> _ТЕКСТ ЗАДАНИЯ_:
«В больницу иду как на эшафот — ремиссия или снова рак?» Священник Валерий Духанин
Почувствовал, как силы закончились
Отец Валерий работал проректором, писал книги и статьи, служил в семинарском храме. В последний год до того, как узнал диагноз, он возвращался домой и просто лежал, ощущая непривычную слабость. Когда почувствовал, что силы закончились, решил обследоваться. Но никто из врачей про онкологию не говорил. Наоборот, все удивлялись: «Ну что вы, какой у вас рак? Еще не тот возраст. Вот если бы лет через 20, то да. Сейчас чего беспокоиться?»
Ходить и что-то делать становилось все труднее.
— В Петербурге была запланирована презентация моей книги, мне нужно собираться, а состояние плохое, как при гриппе. В животе тяжесть. Хотя температуры нет, — отец Валерий вспоминает этот день, задумчиво поправляя очки. В каштановых волосах и бороде прячется первая, редкая седина. — Я позвонил духовнику, сказал, что неважно себя чувствую. А он вдруг говорит: «Надо делать операцию». И отправляет меня к знакомому хирургу…
Отец Валерий встретился с читателями, а потом поехал к врачу.
— Он задал мне пару вопросов еще по пути, когда мы шли к больнице, и понял, что у меня рак. Потом обследования это подтвердили. Через месяц я лег на операцию. Как только пришел в себя после наркоза, меня должны были посадить на кровать. А боли неимоверные — шов проходит через весь живот. На следующий день уже нужно было подняться и сделать несколько шагов. А еще через день ты должен выйти в коридор.
После операции была первая химиотерапия — самая слабая. Но она отравила организм настолько, что отца Валерия пришлось увозить в реанимацию.
«Голгофа длилась полтора года»
— Пробуждение после операции вы сравнивали с личным, маленьким воскрешением. Тогда какой была ваша Голгофа?

> _ОТРЫВКИ ИЗ ЗАПИСЕЙ_:
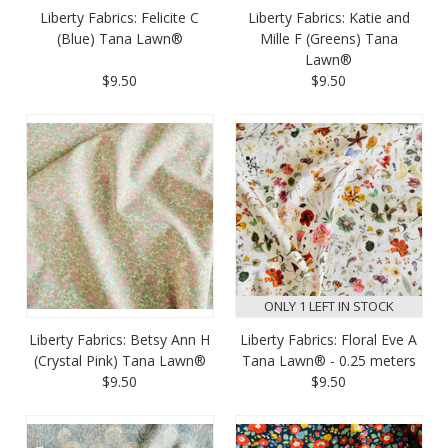
Liberty Fabrics: Felicite C
Liberty Fabrics: Katie and
(Blue) Tana Lawn®
Mille F (Greens) Tana
Lawn®
$9.50
$9.50
ONLY 1 LEFT IN STOCK
Liberty Fabrics: Betsy Ann H
Liberty Fabrics: Floral Eve A
(Crystal Pink) Tana Lawn®
Tana Lawn® - 0.25 meters
$9.50
$9.50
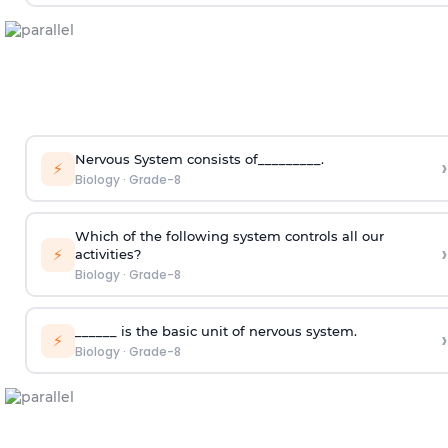
Nervous System consists of_________.
›
⚡
Biology
·
Grade-8
Which of the following system controls all our
›
⚡
activities?
Biology
·
Grade-8
______ is the basic unit of nervous system.
›
⚡
Biology
·
Grade-8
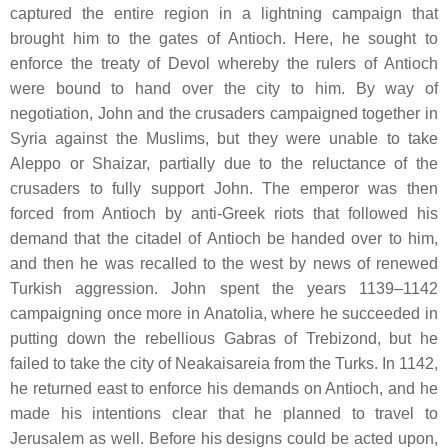
captured the entire region in a lightning campaign that
brought him to the gates of Antioch. Here, he sought to
enforce the treaty of Devol whereby the rulers of Antioch
were bound to hand over the city to him. By way of
negotiation, John and the crusaders campaigned together in
Syria against the Muslims, but they were unable to take
Aleppo or Shaizar, partially due to the reluctance of the
crusaders to fully support John. The emperor was then
forced from Antioch by anti-Greek riots that followed his
demand that the citadel of Antioch be handed over to him,
and then he was recalled to the west by news of renewed
Turkish aggression. John spent the years 1139–1142
campaigning once more in Anatolia, where he succeeded in
putting down the rebellious Gabras of Trebizond, but he
failed to take the city of Neakaisareia from the Turks. In 1142,
he returned east to enforce his demands on Antioch, and he
made his intentions clear that he planned to travel to
Jerusalem as well. Before his designs could be acted upon,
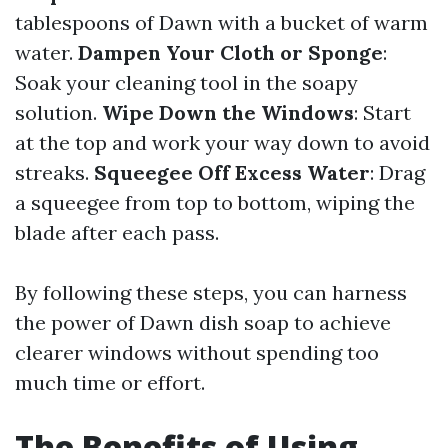
tablespoons of Dawn with a bucket of warm
water.
Dampen Your Cloth or Sponge
:
Soak your cleaning tool in the soapy
solution.
Wipe Down the Windows
: Start
at the top and work your way down to avoid
streaks.
Squeegee Off Excess Water
: Drag
a squeegee from top to bottom, wiping the
blade after each pass.
By following these steps, you can harness
the power of Dawn dish soap to achieve
clearer windows without spending too
much time or effort.
The Benefits of Using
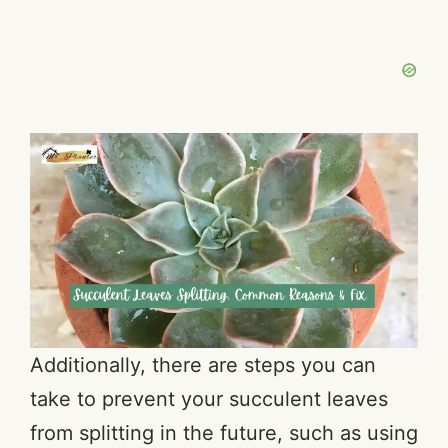
Additionally, there are steps you can
take to prevent your succulent leaves
from splitting in the future, such as using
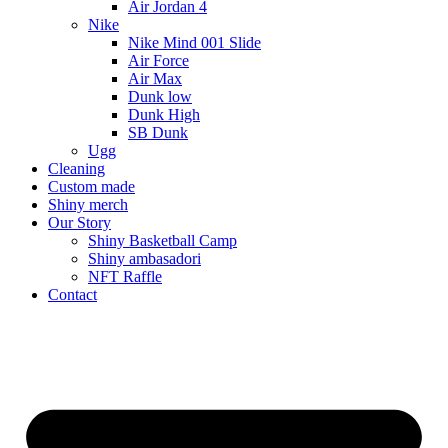
Air Jordan 4
Nike
Nike Mind 001 Slide
Air Force
Air Max
Dunk low
Dunk High
SB Dunk
Ugg
Cleaning
Custom made
Shiny merch
Our Story
Shiny Basketball Camp
Shiny ambasadori
NFT Raffle
Contact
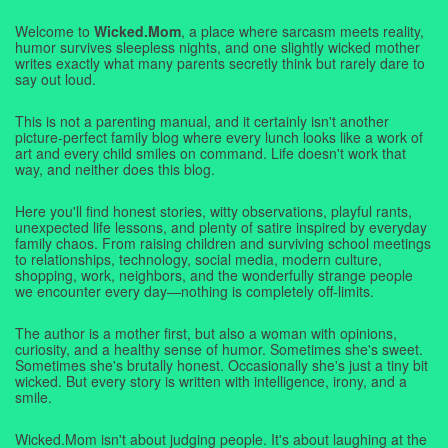
Welcome to
Wicked.Mom
, a place where sarcasm meets reality,
humor survives sleepless nights, and one slightly wicked mother
writes exactly what many parents secretly think but rarely dare to
say out loud.
This is not a parenting manual, and it certainly isn't another
picture-perfect family blog where every lunch looks like a work of
art and every child smiles on command. Life doesn't work that
way, and neither does this blog.
Here you'll find honest stories, witty observations, playful rants,
unexpected life lessons, and plenty of satire inspired by everyday
family chaos. From raising children and surviving school meetings
to relationships, technology, social media, modern culture,
shopping, work, neighbors, and the wonderfully strange people
we encounter every day—nothing is completely off-limits.
The author is a mother first, but also a woman with opinions,
curiosity, and a healthy sense of humor. Sometimes she's sweet.
Sometimes she's brutally honest. Occasionally she's just a tiny bit
wicked. But every story is written with intelligence, irony, and a
smile.
Wicked.Mom isn't about judging people. It's about laughing at the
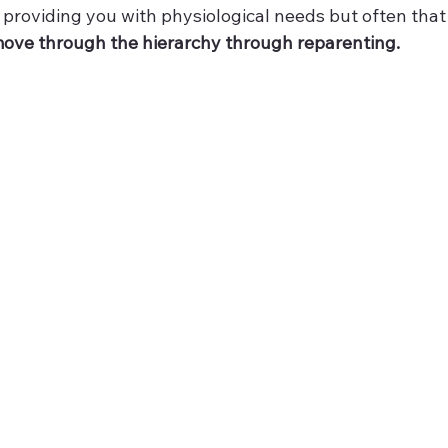
roviding you with physiological needs but often that 
 move through the hierarchy through reparenting.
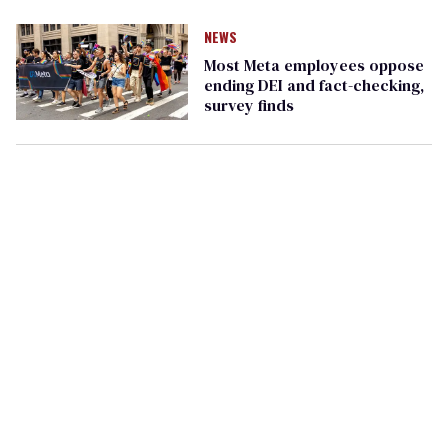
NEWS
Most Meta employees oppose
ending DEI and fact-checking,
survey finds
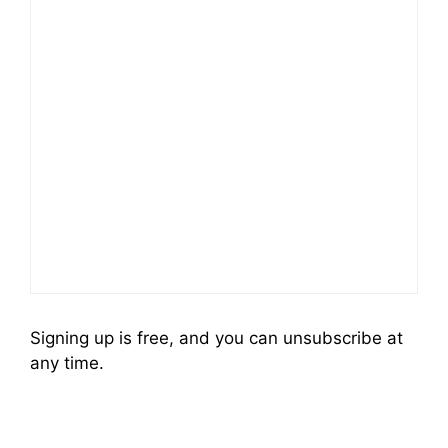
Signing up is free, and you can unsubscribe at
any time.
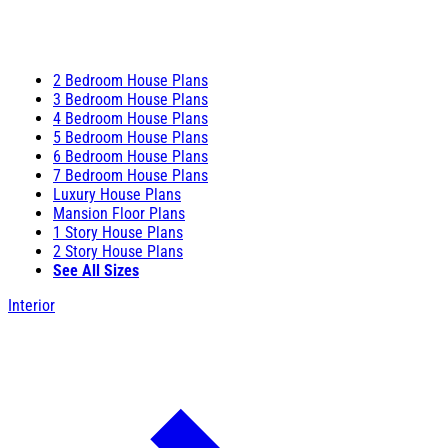
2 Bedroom House Plans
3 Bedroom House Plans
4 Bedroom House Plans
5 Bedroom House Plans
6 Bedroom House Plans
7 Bedroom House Plans
Luxury House Plans
Mansion Floor Plans
1 Story House Plans
2 Story House Plans
See All Sizes
Interior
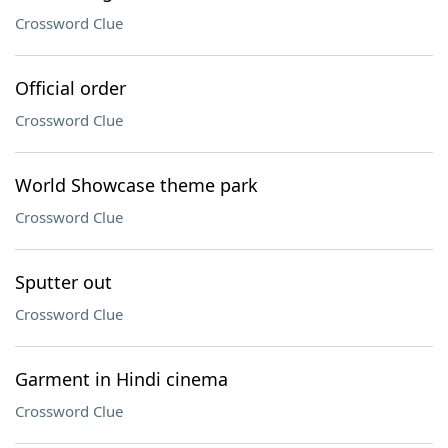
Crossword Clue
Official order
Crossword Clue
World Showcase theme park
Crossword Clue
Sputter out
Crossword Clue
Garment in Hindi cinema
Crossword Clue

> _ЗАДАНИЕ_: Продолжите текст о болезни отца Валерия, начиная сразу после его последней фразы.

> _МЕСТО ДЛЯ ОТВЕТА_:
— Голгофа всегда неописуема… Это глубина запредельных страданий, которую трудно передать рассудочным языком. Никто не способен это выразить. Но одно могу сказать. Суть Голгофы — в том, что она тебя полностью переплавляет. Она как огонь, который очищает золото от примесей. Любой человек — это образ Божий. Но иногда смотришь на чью-то жизнь и спрашиваешь: «А в чем там образ Божий? Столько примесей, что до подлинного золота не докопаться». Страдания как раз и очищают его в нас.
Конечно, когда со мной все случилось, я так не рассуждал, это было бы глупо. Тогда ты уже просто плывешь по течению.
Но за этим есть что-то более высокое — то, что мы и называем Промыслом.
— В какой момент это было?
— Это целый период. Когда тебе на 30 сантиметров разрезали живот, все оттуда вынули, прочистили… После операции было такое ощущение, словно у тебя и тело, и душа в прямом смысле слова наизнанку. Как будто из тебя удалили не только опухоль, но и что-то греховное.
Голгофа длилась и после операции. Я бы никогда не мог представить, что это за состояние. Каждое движение — боль. А врачи требовали подняться и ходить.
Потом химия. Невозможно было толком вдохнуть. Было настолько плохо, что жена просила детей молиться. Когда я лежал в реанимации, думал, что умираю. Старался тоже читать молитвы про себя. Что еще остается? Только обращаться к Богу.
— Что в тот момент хотелось изменить, поправить, вернуть?
— Я каялся в своих слабостях. Понял, как сильно люблю жену и детей. Хотелось сохранить именно любовь. Ведь обычно священник растворяется в служении, а на семью всегда мало времени. И получается, что ты вроде бы созидаешь, строишь, но упускаешь главное. Тогда это самообман. Невозможно давать советы другим семьям, если ты не можешь выстроить свою собственную. Вот это и хотелось исправить.
— Всего у вас было 25 химиотерапий и 25 лучевых. Сколько они заняли времени?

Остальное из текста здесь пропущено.